Wangari Maathai: Precisely. And because we are environmentalists we also embrace the concept of reuse, reduce, recycle. So we are very conscious of the fact that we want to protect the environment. We especially want to protect our trees. So we asked our publisher, Pantheon, if they could come up with recycled paper, and they did! Thank you very much.
Femi Oke: It’s all about you in the next couple weeks. We’ve got April 14, which is when Taking Root: The Vision of Wangari Maathai is out. That’s all about your background, your history. Your book is coming out on April 14 as well. Do you feel this pressure to keep producing material all of the time?

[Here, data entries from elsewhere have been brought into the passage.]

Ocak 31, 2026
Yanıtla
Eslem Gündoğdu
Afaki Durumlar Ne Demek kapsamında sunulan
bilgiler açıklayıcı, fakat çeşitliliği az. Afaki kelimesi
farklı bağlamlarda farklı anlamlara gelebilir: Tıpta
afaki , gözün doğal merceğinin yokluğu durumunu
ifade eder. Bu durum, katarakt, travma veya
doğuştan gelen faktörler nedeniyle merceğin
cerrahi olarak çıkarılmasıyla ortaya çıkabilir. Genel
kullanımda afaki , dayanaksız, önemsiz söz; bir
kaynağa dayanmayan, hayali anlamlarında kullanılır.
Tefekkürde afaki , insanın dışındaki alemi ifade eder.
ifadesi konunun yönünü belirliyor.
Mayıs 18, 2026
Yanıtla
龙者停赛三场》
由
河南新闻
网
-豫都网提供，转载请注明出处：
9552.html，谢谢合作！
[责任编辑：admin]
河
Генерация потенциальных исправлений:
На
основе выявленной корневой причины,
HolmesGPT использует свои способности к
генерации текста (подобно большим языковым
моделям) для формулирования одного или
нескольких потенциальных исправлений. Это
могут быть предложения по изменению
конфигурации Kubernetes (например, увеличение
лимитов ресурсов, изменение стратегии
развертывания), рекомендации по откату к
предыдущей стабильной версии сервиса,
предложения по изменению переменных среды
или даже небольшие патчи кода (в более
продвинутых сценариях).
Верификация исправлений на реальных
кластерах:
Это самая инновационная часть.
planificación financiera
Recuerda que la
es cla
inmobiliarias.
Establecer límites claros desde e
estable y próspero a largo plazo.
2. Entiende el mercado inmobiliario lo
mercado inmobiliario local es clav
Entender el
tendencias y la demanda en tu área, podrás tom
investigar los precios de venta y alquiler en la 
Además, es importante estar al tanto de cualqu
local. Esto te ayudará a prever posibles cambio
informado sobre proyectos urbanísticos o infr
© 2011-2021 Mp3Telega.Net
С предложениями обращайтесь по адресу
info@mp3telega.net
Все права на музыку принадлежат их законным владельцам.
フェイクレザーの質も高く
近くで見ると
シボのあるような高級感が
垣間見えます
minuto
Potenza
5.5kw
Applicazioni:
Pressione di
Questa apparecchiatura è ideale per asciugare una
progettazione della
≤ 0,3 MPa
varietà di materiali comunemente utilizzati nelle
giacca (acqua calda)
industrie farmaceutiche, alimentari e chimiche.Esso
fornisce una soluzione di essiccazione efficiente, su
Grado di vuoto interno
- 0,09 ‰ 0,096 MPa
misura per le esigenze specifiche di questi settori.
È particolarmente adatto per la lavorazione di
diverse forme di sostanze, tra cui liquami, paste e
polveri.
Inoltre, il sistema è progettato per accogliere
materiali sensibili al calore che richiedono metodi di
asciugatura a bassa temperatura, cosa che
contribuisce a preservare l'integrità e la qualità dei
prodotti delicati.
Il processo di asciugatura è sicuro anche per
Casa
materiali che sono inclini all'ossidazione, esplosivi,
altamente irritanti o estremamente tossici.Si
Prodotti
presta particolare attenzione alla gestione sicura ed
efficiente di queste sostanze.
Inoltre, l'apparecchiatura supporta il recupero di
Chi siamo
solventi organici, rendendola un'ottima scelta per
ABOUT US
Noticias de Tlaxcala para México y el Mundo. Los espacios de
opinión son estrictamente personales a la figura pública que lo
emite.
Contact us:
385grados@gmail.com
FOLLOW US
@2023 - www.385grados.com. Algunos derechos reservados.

Wangari Maathai: Well I think in many ways this is a wonderful coincidence.
Femi Oke: Really? No…
Wangari Maathai: The two projects have been running parallel. As I said the film has been going on for the last five years. And it just happened that the film was ready, the book was ready and both of them came out at about the same time and so I came here to the United States in order to participate in the launching and encourage people to read. I think that people who want to understand Africa, want to understand some of the challenges we’re facing, need to read this book.
Femi Oke: That’s a pitch and a half. We do have one question in from a listener. It’s from a Femi in Brooklyn and she wants to ask you, Dr. Maathai, will you adopt her?
Wangari Maathai: Well, I guess we need to talk about that.
Femi Oke: I know adoptions are banned for foreigners in Malawi, but perhaps in Kenya they will still adopt a 40-something year old.
Wangari Maathai: In Kenya we do, we will certainly adopt you. Come with me today!